A professional agent has easy access to the public records on price per square foot and average sales prices for recent purchases in the area. While you can find the same yourself on real estate sites (like trulia.com or zillow.com), an agent typically has more experience navigating these sources.
Make Your Best Offer
Once you’ve found the house you want and know the market value, it’s time to make an offer. While prospective buyers usually aim to buy at bargain prices and make offers below asking rates, sellers have been seeing a steady rise in sales creeping closer to asking prices, reaching 98% of list price in 2015.
Why are sales approaching asking prices? You may not be the only bidder, meaning you may have to go head-to-head with another possible buyer. Most agents will have a good idea if your offer is likely to win, but it’s never an exact science; this means if you’re serious about the property you’re making an offer on, it’s best to put your best offer forward. Smart sellers will answer every offer, rejecting the lowest bids and countering the best ones.
If you do end up competing against another potential buyer, consider earnest money (offering a deposit). This will show the seller you’re serious. Any willingness to offer the down payment, or part of it (in cash), will attract and hold the seller’s attention. Just be sure to make any offer contingent upon inspection (to ensure you’re not buying a problem property with unseen issues) and disclosure statements (if you haven’t received these documents yet; more on disclosure below).
Remember: the most appropriate offer is one you can afford. If increasing your bid to meet the seller’s demands leaves you financially strapped, it isn’t appropriate. Consult your financial institution to help you find the mortgage arrangement that best works for you.
Review Disclosure Documents and Reports
Once your offer is accepted, be sure you’ve reviewed all necessary paperwork. Disclosure informs the buyer of all the specifics of the home and their purchase, ultimately defining exactly what they are getting, and protects the seller from future liability. Requirements can vary from one jurisdiction to another but could include knowledge of a leaky roof or cracked foundation, or reporting work done with or without permits. A professional realtor will help you to complete any necessary documents and reports.
Disclosure does not necessarily include assessment or inspection, but if the seller has such reports, it must be indicated and provided to the buyer when the offer has been accepted (some will provide before an official offer). Most disclosure regulations are handled on the state level (with the exception of lead paint). While states vary and often change their rules, any licensed agent will be able to guide you through this process to ensure you are totally covered.
If you are going it alone, you will rely on the inspections and disclosures of the seller; both sides can cover their interests by signing a disclosure agreement.

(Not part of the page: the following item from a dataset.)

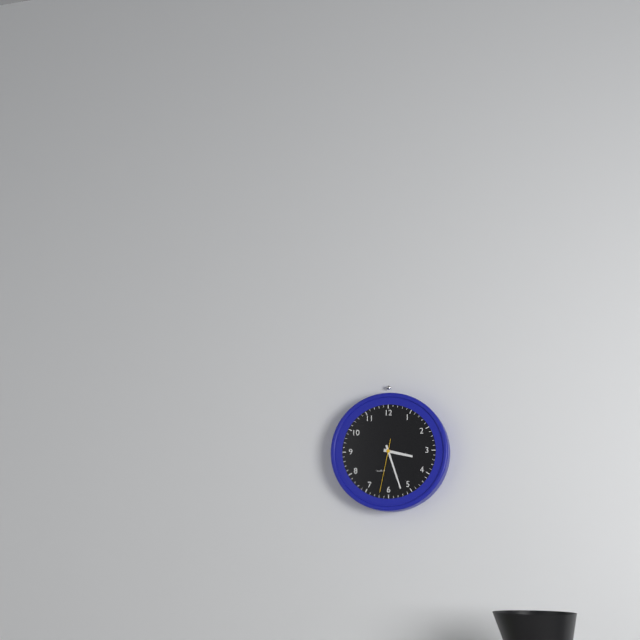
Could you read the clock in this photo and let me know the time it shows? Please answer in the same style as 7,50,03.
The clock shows 3,27,32
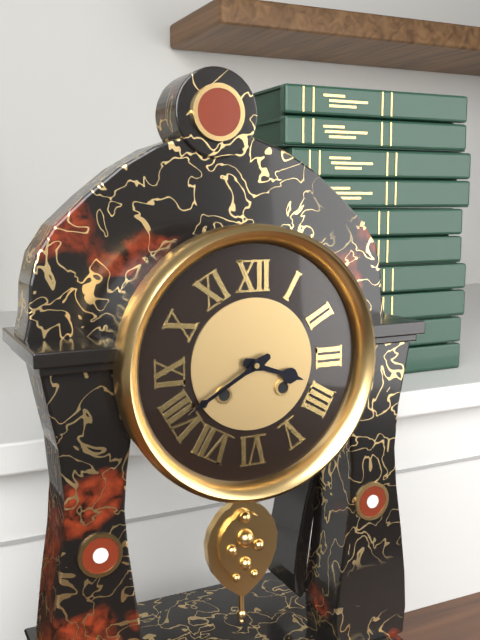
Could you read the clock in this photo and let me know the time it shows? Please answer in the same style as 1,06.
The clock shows 3,40
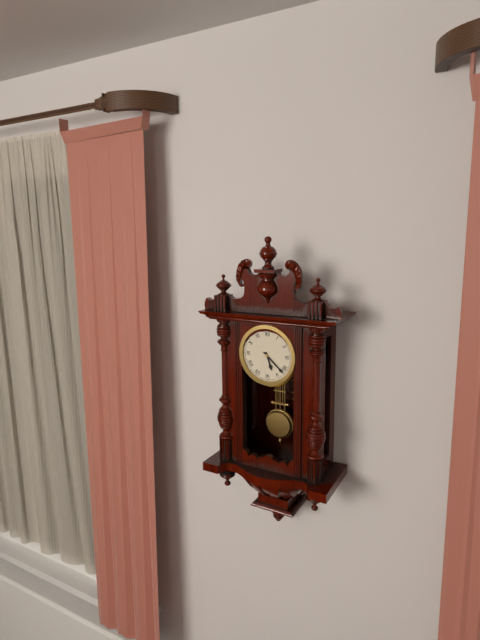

Inspect The Home Before Completing The Purchase
Don’t just trust your eyes. Once your offer is accepted, order a professional home inspection.
Home inspections may reveal problems such as termites, mold and pests. Depending on the seriousness of the problem that’s discovered, a home warranty or reduction in price may be deemed appropriate by both the buyer and seller.
Consider a Seller Concession in Your Negotiations
Keep in mind: While the seller may close at what he considers an appropriate price, he still may make concessions in the buyer’s interest. These concessions can take various forms; for instance, the seller may pay for a licensed inspector or agree to repair problems identified by an inspector. Sellers may also agree to pay closing costs, concede taxes or fees paid in advance, cover appraisal fees, or offer decorating allowances.
If you’re working with a realtor, he or she can help you negotiate these requests and put them into your purchase contract. If you’re making the offer on your own, you’ll have to speak with the seller directly and make an agreement (in writing) that suits both of you.
Buyers and sellers reach agreements on their own every day. However, most transactions benefit from the input of a trained and licensed real estate agent, home inspector, broker or attorney. Buying a home can be stressful; consider using professional help to make your home ownership dreams a reality.